Analytical characteristics of the GEM Premier 3000 analyzer have also been investigated by other authors. Beneteau-Burnat et al. (6) compared GEM Premier 3000 and Radiometer®ABL 725 analyzers. They assessed imprecision using aqueous control samples (ContrIL 9 Multipak manufactured by Instrumentation Laboratory Company, Lexington, MA, USA). Testing for within-run imprecision and between-run imprecision produced satisfactory coefficients of variation for all study analytes (borderline results were obtained for glucose and lactate at particular levels). Coefficients of variation obtained by comparison determination of patient samples on both instruments (N = 110) ranged from 0.91 to 0.99 (sodium r = 0.94 and ionized calcium r = 0.91). Regression analysis showed no result differences between the two analyzers either (6).
Steinfelder-Visscher et al. compared analytical characteristics of the GEM Premier 3000 and Ciba Corning 865 analyzers. Comparison of the results obtained in 127 patient whole blood samples yielded satisfactory results for all study analytes except for potassium (r = 0.79) (7).
The GEM Premier 3000 analyzer is simple to use. As the analyzer testing was performed at a clinical laboratory, the study required minimal training of the personnel. During the study, there was no need of service intervention, as there are no consumable parts, and the device requires minimal maintenance procedures. The exchangeable cartridge is a closed system that is periodically replaced (depending on the number of analyses/cartridge duration). The waste container is an integral part of the cartridge, thus contributing to the biological safety of the operator by minimizing the operator’s contact with blood samples. Different cartridge configurations (different test choice, number of tests and cartridge duration) add to the user’s flexibility and cost effectiveness.

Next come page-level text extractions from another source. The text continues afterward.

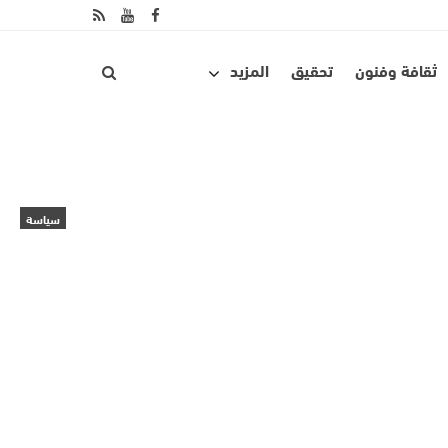
ثقافة وفنون
تحقيق
المزيد
سياسة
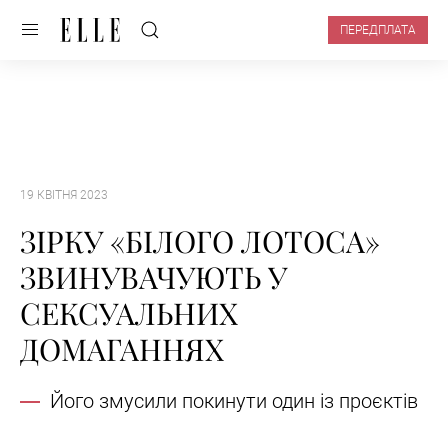
ПЕРЕДПЛАТА
19 КВІТНЯ 2023
ЗІРКУ «БІЛОГО ЛОТОСА»
ЗВИНУВАЧУЮТЬ У
СЕКСУАЛЬНИХ
ДОМАГАННЯХ
Його змусили покинути один із проєктів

The active automated performance quality control (calibration and control after each individual sample requiring no user’s manipulation) provides considerably faster error detection (within 30 minutes at the latest), which is a significant advantage over classic devices where the performance quality control is carried out every eight hours. Error detection is followed by independent error elimination and documentation of the corrective action or disconnection from performance of the sensor that has not undergone control before error elimination. This continuous automated control ensures safe performance and reliable results at any time.

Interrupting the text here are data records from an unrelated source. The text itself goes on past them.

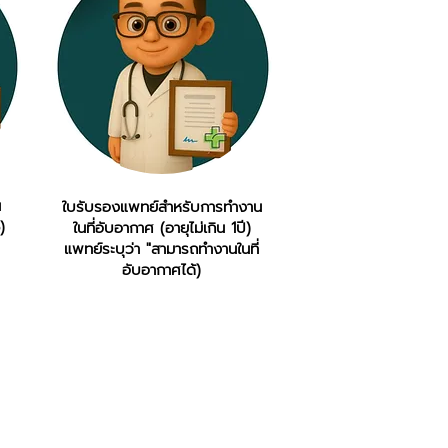
น
ใบรับรองแพทย์สำหรับการทำงาน
)
ในที่อับอากาศ (อายุไม่เกิน 1ปี)
แพทย์ระบุว่า "สามารถทำงานในที่
อับอากาศได้)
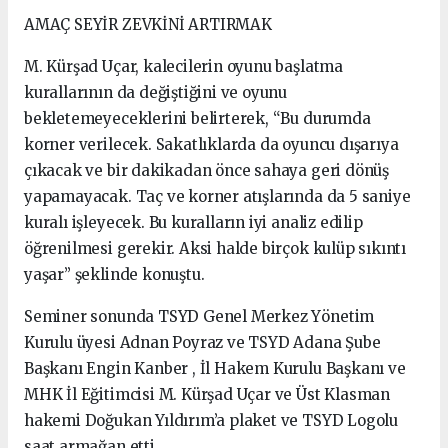
AMAÇ SEYİR ZEVKİNİ ARTIRMAK
M. Kürşad Uçar, kalecilerin oyunu başlatma
kurallarının da değiştiğini ve oyunu
bekletemeyeceklerini belirterek, “Bu durumda
korner verilecek. Sakatlıklarda da oyuncu dışarıya
çıkacak ve bir dakikadan önce sahaya geri dönüş
yapamayacak. Taç ve korner atışlarında da 5 saniye
kuralı işleyecek. Bu kuralların iyi analiz edilip
öğrenilmesi gerekir. Aksi halde birçok kulüp sıkıntı
yaşar” şeklinde konuştu.
Seminer sonunda TSYD Genel Merkez Yönetim
Kurulu üyesi Adnan Poyraz ve TSYD Adana Şube
Başkanı Engin Kanber , İl Hakem Kurulu Başkanı ve
MHK İl Eğitimcisi M. Kürşad Uçar ve Üst Klasman
hakemi Doğukan Yıldırım’a plaket ve TSYD Logolu
saat armağan etti.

The quality of POCT depends on preanalytical, analytica and postanalytical factors. The problems encountered on device operation are mostly caused by preanalytical errors. Close collaboration between laboratory and clinical personnel, and proper education of the staff performing POCT on the potential preanalytical errors are necessary for reliable and quality results.
The GEM Premier 3000 analyzer requires no specific setting conditions (work temperature 15–35 ºC, relative humidity 5%–90%); barometer pressure variation has no impact on the device performance.
The computer enables connection of the analyzer to the existing laboratory information system and transfer of results. The analyzer can be connected to the oximetry module and coagulation module. By use of UPS device, the analyzer can operate for up to one hour without electricity supply.
Conclusion
The high correlation of the results (except for sodium), and precision and accuracy (except for lactate) obtained on the GEM Premier 3000 analyzer indicated full compatibility with the analyzers used at central laboratory. Simple operation that does not require specially trained laboratory personnel, the independent and automated calibration, performance control and error elimination, and minimal maintenance make the GEM Premier 3000 analyzer suitable for work at ICUs.
Acknowledgment
This assessment study was supported by the MD Lab Co., representative of the Instrumentation Laboratory, and University Department of Chemistry, Sestre milosrdnice University Hospital, Zagreb.